Non-League Day 2014 was widely acclaimed as a success.
Here, ANTON RIPPON, pictured, suggests why after enjoying a rare outing to Spalding
“Excuse me,” said the woman in the stand at the Sir Halley Stewart Playing Field.
“It says here in the programme that it’s Non-League Day. Does that mean that this match doesn’t count?”
It was then that I realised that the term “non-league” can be confusing to someone who doesn’t follow football. When I tried to explain that it meant non-Premier League and non-Football League, the woman still looked puzzled.
“But why doesn’t it say that, then? This is a league game that we’re watching now. If it says it’s non-league, then it sounds as if it isn’t.”
Still less than convinced that I knew what I was talking about, she settled down to sending text messages while the small boy that she was accompanying kicked every ball and headed every corner, and started an argument with me over whether a foul had been committed inside or outside the Spalding United penalty area.
The last time I’d watched a game of football on this ground was 57 years ago. I spent every school summer holiday at my paternal grandmother’s home in the fenland town famous for its tulips – hence the nickname of the local football club – and United then played in the Eastern Counties League against, among others, Tottenham Hotspur “A” team.
As far as I recall, the quality of the football was quite good. Indeed, Spalding signed a centre forward called Ronnie Codd, whose main claim to fame was that he’d once stood in for the injured Nat Lofthouse at Bolton. Codd later played for Barrow and fellow SJA member James Mossop remembers him with affection from those Holker Street days.
Attendances were usually around the 1,000-mark, but when the Tulips met Peterborough United – who in those days walked away with the Midland League every season – almost 7,000 people squashed themselves into what was then known as the Black Swan Field.
On Saturday the official attendance was 159, and when I went to make my way on to the ground through the carriage arch at the side of the Black Swan pub, I found my way barred by an Iceland store.
Once I located the new entrance, four quid admission (£7 if you’re not a “concession”) got me the free run of the ground, including the grandstand. But not before an affable member of the supporters’ club had sold me a raffle ticket, and an equally nice woman – who ran the club “shop” laid out on a trestle table near the touchline – had relieved me of a few pounds more for a programme, a fridge magnet and small pennant.
There was the Tulip Snack Bar, a small clubhouse, and possibly the noisiest public address in the world, over which was played a selection of 1980s “classics”. The PA announcer sounded like a cross between Sir David Frost and that chap who used to introduce the boxers on Sky’s Fight Night.

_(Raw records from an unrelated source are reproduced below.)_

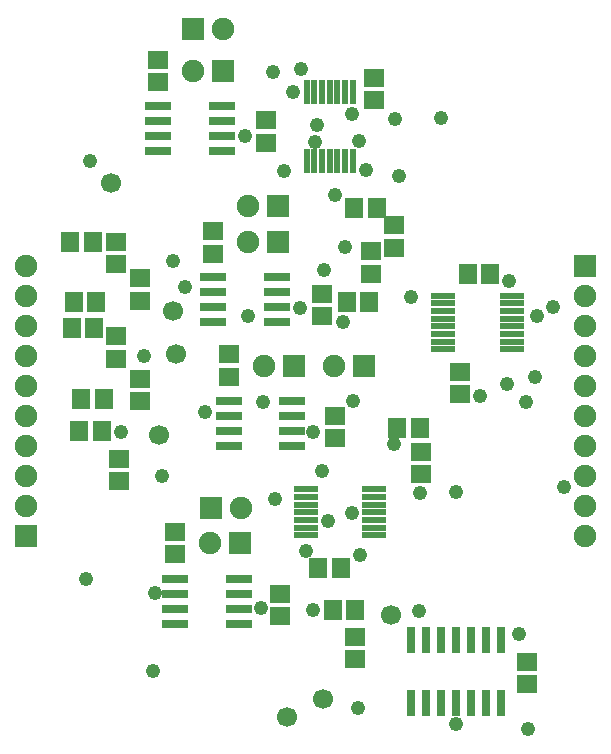
<source format=gbr>
G04 DipTrace 3.0.0.2*
G04 TopMask.gbr*
%MOIN*%
G04 #@! TF.FileFunction,Soldermask,Top*
G04 #@! TF.Part,Single*
%ADD15R,0.07874X0.023622*%
%ADD21R,0.023622X0.07874*%
%ADD29C,0.047874*%
%ADD33R,0.031496X0.086614*%
%ADD34C,0.066929*%
%ADD36C,0.074803*%
%ADD38R,0.074803X0.074803*%
%ADD40R,0.066929X0.059055*%
%ADD42R,0.059055X0.066929*%
%ADD44R,0.086614X0.031496*%
%FSLAX26Y26*%
G04*
G70*
G90*
G75*
G01*
G04 TopMask*
%LPD*%
D29*
X1397554Y1926379D3*
X1542230Y1877804D3*
X1442272Y1511682D3*
X1269469Y923579D3*
X1216596Y2498299D3*
X1713883Y1472364D3*
X1441454Y918051D3*
X1515801Y2300756D3*
X698425Y2414311D3*
X687157Y1021503D3*
X914382Y974062D3*
X907816Y716118D3*
X1081581Y1579171D3*
X2128690Y838198D3*
X1014612Y1995942D3*
X1795298Y916231D3*
X802281Y1511550D3*
X1477883Y2051740D3*
X1576148Y1614770D3*
X1770591Y1961837D3*
X1598606Y1102772D3*
X1573175Y1243063D3*
X2151400Y1612907D3*
X2000660Y1632780D3*
X2242972Y1929058D3*
X2188613Y1899787D3*
X2278667Y1327423D3*
X1570951Y2572413D3*
X1619112Y2383882D3*
X1227214Y1898000D3*
X976445Y2081353D3*
X1917979Y537873D3*
X2158159Y522322D3*
X1549625Y2127660D3*
X2095125Y2013619D3*
X879026Y1764785D3*
X1456986Y2535377D3*
X1402614Y2721286D3*
X1799081Y1307448D3*
X1920035Y1312631D3*
X2180949Y1695472D3*
X2090009Y1671041D3*
X938719Y1366828D3*
X1470824Y1382703D3*
X1276661Y1611066D3*
X1493340Y1215720D3*
X1346958Y2382290D3*
X1377316Y2645391D3*
X1317400Y1288196D3*
X1420399Y1114387D3*
X1715701Y2556062D3*
X1868071Y2559203D3*
X1450703Y2479365D3*
X1595156Y2483165D3*
X1728833Y2366667D3*
X1594050Y592478D3*
X1308848Y2711121D3*
D44*
X983156Y1022588D3*
Y972588D3*
Y922588D3*
Y872588D3*
X1195755D3*
Y922588D3*
Y972588D3*
Y1022588D3*
X1160993Y1614173D3*
Y1564173D3*
Y1514173D3*
Y1464173D3*
X1373592D3*
Y1514173D3*
Y1564173D3*
Y1614173D3*
X1110728Y2027559D3*
Y1977559D3*
Y1927559D3*
Y1877559D3*
X1323327D3*
Y1927559D3*
Y1977559D3*
Y2027559D3*
X925197Y2598425D3*
Y2548425D3*
Y2498425D3*
Y2448425D3*
X1137795D3*
Y2498425D3*
Y2548425D3*
Y2598425D3*
D42*
X1957551Y2038286D3*
X2032354D3*
D40*
X2155180Y745659D3*
Y670856D3*
D42*
X1460791Y1058114D3*
X1535594D3*
D40*
X1645471Y2693151D3*
Y2618348D3*
X1712408Y2201193D3*
Y2126390D3*
X1637000Y2039961D3*
Y2114764D3*
X1583819Y828903D3*
Y754100D3*
X1802829Y1445358D3*
Y1370555D3*
X787402Y2145669D3*
Y2070866D3*
X866142Y1948819D3*
Y2023622D3*
Y1614173D3*
Y1688976D3*
X787402Y1830709D3*
Y1755906D3*
X795975Y1421984D3*
Y1347181D3*
X1933604Y1712793D3*
Y1637990D3*
X1333509Y898194D3*
Y972997D3*
X1514488Y1491350D3*
Y1566154D3*
X1473202Y1898318D3*
Y1973121D3*
X1286546Y2475602D3*
Y2550406D3*
D38*
X485039Y1164173D3*
D36*
Y1264173D3*
Y1364173D3*
Y1464173D3*
Y1564173D3*
Y1664173D3*
Y1764173D3*
Y1864173D3*
Y1964173D3*
Y2064173D3*
D38*
X2349606D3*
D36*
Y1964173D3*
Y1864173D3*
Y1764173D3*
Y1664173D3*
Y1564173D3*
Y1464173D3*
Y1364173D3*
Y1264173D3*
Y1164173D3*
D38*
X1325836Y2264087D3*
D36*
X1225836D3*
D38*
X1043307Y2854331D3*
D36*
X1143307D3*
D38*
X1327264Y2145669D3*
D36*
X1227264D3*
D38*
X1141732Y2716535D3*
D36*
X1041732D3*
D38*
X1377529Y1732283D3*
D36*
X1277529D3*
D38*
X1613749D3*
D36*
X1513749D3*
D38*
X1199692Y1140698D3*
D36*
X1099692D3*
D38*
X1101266Y1258808D3*
D36*
X1201266D3*
D34*
X767717Y2342520D3*
X976339Y1916621D3*
X929682Y1501102D3*
X984252Y1771654D3*
X1475068Y623185D3*
X1357129Y562663D3*
X1702067Y900815D3*
D40*
X983156Y1180068D3*
Y1105265D3*
X1160993Y1771654D3*
Y1696850D3*
X1110728Y2106299D3*
Y2181102D3*
X925197Y2677165D3*
Y2751969D3*
D42*
X1582681Y918748D3*
X1507878D3*
X1798794Y1526508D3*
X1723991D3*
X1630571Y1946703D3*
X1555768D3*
X1654388Y2257430D3*
X1579585D3*
X745366Y1623404D3*
X670563D3*
X712843Y1857534D3*
X638039D3*
X708661Y2145669D3*
X633858D3*
X719115Y1946728D3*
X644312D3*
X738302Y1515891D3*
X663499D3*
D33*
X1768222Y606869D3*
X1818222D3*
X1868222D3*
X1918222D3*
X1968222D3*
X2018222D3*
X2068222D3*
Y819467D3*
X2018222D3*
X1968222D3*
X1918222D3*
X1868222D3*
X1818222D3*
X1768222D3*
D21*
X1421534Y2415740D3*
X1447125D3*
X1472715D3*
X1498306D3*
X1523896D3*
X1549487D3*
X1575077Y2415748D3*
Y2644087D3*
X1549487D3*
X1523896D3*
X1498306D3*
X1472715D3*
X1447125D3*
X1421534D3*
D15*
X1876661Y1966266D3*
Y1940676D3*
Y1915085D3*
Y1889495D3*
Y1863904D3*
Y1838314D3*
Y1812723D3*
Y1787133D3*
X2105016D3*
X2105008Y1812723D3*
Y1838314D3*
Y1863904D3*
Y1889495D3*
Y1915085D3*
Y1940676D3*
Y1966266D3*
X1418655Y1320608D3*
Y1295017D3*
Y1269427D3*
Y1243836D3*
Y1218245D3*
Y1192655D3*
X1418663Y1167064D3*
X1647001D3*
Y1192655D3*
Y1218245D3*
Y1243836D3*
Y1269427D3*
Y1295017D3*
Y1320608D3*
M02*

</source>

The Press “facility” was a small shelf.
The teams walked out to the signature tune of Match of the Day, limbered up to “Singing the Blues” (not the Guy Mitchell version) and Spalding celebrated every one of their five EvoStik Northern Premier League First Division South goals against 10-man Kidsgrove Athletic with a rousing rendition of “Blue Moon”.
At half-time there was something called a “bucket collection” but, alas, I hadn’t taken a bucket and so couldn’t contribute.
The standard of football wasn’t as high as I remember it, but the whole experience added up to a cracking non-League day at a lovely , friendly club. Even if that lady went away still thinking that it hadn’t counted.